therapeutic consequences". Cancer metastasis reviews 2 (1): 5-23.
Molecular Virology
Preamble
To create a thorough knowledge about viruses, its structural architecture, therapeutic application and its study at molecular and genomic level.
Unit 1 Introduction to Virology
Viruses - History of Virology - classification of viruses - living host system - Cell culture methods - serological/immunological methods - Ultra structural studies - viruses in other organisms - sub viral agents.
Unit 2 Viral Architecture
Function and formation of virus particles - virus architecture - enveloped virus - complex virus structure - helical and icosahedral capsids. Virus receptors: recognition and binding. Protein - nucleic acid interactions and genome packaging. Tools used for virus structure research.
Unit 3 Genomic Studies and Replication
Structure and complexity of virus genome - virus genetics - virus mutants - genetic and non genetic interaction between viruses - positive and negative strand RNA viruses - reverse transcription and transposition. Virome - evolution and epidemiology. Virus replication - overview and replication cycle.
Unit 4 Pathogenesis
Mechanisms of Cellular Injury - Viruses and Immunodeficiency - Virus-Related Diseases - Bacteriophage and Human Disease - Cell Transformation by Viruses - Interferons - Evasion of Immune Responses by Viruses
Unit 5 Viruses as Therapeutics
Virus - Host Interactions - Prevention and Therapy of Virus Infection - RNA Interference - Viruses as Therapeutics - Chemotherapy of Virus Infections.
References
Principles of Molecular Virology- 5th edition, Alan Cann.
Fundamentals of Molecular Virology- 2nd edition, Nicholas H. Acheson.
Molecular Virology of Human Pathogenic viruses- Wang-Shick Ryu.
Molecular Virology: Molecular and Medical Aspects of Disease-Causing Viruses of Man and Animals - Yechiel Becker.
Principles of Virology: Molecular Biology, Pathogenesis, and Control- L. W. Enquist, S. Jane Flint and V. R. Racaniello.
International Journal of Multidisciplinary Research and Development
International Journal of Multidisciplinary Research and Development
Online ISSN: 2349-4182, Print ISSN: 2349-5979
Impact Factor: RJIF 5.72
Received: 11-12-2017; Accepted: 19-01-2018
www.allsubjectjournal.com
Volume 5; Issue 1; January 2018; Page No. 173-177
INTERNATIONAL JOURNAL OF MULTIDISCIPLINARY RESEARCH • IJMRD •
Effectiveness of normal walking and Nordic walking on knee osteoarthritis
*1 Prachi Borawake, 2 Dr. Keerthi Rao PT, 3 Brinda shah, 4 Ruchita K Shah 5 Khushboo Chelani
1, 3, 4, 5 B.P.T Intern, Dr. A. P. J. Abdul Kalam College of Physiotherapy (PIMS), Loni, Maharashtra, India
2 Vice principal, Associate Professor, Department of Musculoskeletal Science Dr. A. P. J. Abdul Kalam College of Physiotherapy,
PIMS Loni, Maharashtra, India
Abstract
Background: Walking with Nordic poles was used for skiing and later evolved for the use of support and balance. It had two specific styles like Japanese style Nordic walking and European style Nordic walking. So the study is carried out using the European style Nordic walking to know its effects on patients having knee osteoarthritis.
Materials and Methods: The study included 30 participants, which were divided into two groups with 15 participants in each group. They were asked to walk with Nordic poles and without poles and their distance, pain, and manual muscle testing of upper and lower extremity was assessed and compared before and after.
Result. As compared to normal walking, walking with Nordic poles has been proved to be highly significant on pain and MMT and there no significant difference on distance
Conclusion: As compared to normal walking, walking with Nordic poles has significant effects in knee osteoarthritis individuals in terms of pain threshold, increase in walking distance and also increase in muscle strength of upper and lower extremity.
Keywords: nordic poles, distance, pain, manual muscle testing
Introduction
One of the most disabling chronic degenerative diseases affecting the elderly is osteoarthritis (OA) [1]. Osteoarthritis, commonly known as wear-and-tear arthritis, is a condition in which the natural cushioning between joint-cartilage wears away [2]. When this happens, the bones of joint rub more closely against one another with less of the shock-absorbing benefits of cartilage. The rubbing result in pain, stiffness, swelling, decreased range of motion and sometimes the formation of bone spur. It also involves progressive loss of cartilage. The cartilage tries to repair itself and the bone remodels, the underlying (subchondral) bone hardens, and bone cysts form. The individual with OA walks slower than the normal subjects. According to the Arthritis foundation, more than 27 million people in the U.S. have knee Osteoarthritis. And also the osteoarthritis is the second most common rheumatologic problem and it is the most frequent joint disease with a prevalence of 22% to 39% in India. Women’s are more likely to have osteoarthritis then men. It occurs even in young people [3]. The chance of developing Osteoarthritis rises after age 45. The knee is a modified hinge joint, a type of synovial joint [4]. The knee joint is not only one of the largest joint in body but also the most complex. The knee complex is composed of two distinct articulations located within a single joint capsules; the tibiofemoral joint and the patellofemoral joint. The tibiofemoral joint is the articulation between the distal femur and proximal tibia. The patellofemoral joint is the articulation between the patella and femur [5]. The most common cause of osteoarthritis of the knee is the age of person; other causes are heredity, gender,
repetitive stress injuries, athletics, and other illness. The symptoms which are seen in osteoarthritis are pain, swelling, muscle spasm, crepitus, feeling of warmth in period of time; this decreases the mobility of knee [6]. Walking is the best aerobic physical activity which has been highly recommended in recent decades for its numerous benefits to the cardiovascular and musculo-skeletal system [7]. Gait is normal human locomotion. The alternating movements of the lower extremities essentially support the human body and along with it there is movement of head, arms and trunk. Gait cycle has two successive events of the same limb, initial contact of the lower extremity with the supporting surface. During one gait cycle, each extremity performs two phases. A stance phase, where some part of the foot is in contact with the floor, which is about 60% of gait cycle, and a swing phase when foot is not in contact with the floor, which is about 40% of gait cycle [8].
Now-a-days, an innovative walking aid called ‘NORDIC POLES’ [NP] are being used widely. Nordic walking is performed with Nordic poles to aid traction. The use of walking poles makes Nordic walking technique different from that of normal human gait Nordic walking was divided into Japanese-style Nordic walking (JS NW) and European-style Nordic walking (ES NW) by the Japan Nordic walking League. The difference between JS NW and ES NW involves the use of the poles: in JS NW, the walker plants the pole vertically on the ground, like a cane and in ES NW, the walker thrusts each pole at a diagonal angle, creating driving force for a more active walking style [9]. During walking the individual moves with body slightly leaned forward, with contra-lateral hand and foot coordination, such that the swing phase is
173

◆ **Aim of the exercise**
In the listing above, find the line containing "Principles of Molecular" and the line containing "Principles of Virology: Molecular". Output them and every line between, exactly, and nothing else.

◆ **Task response**
Principles of Molecular Virology- 5th edition, Alan Cann.
Fundamentals of Molecular Virology- 2nd edition, Nicholas H. Acheson.
Molecular Virology of Human Pathogenic viruses- Wang-Shick Ryu.
Molecular Virology: Molecular and Medical Aspects of Disease-Causing Viruses of Man and Animals - Yechiel Becker.
Principles of Virology: Molecular Biology, Pathogenesis, and Control- L. W. Enquist, S. Jane Flint and V. R. Racaniello.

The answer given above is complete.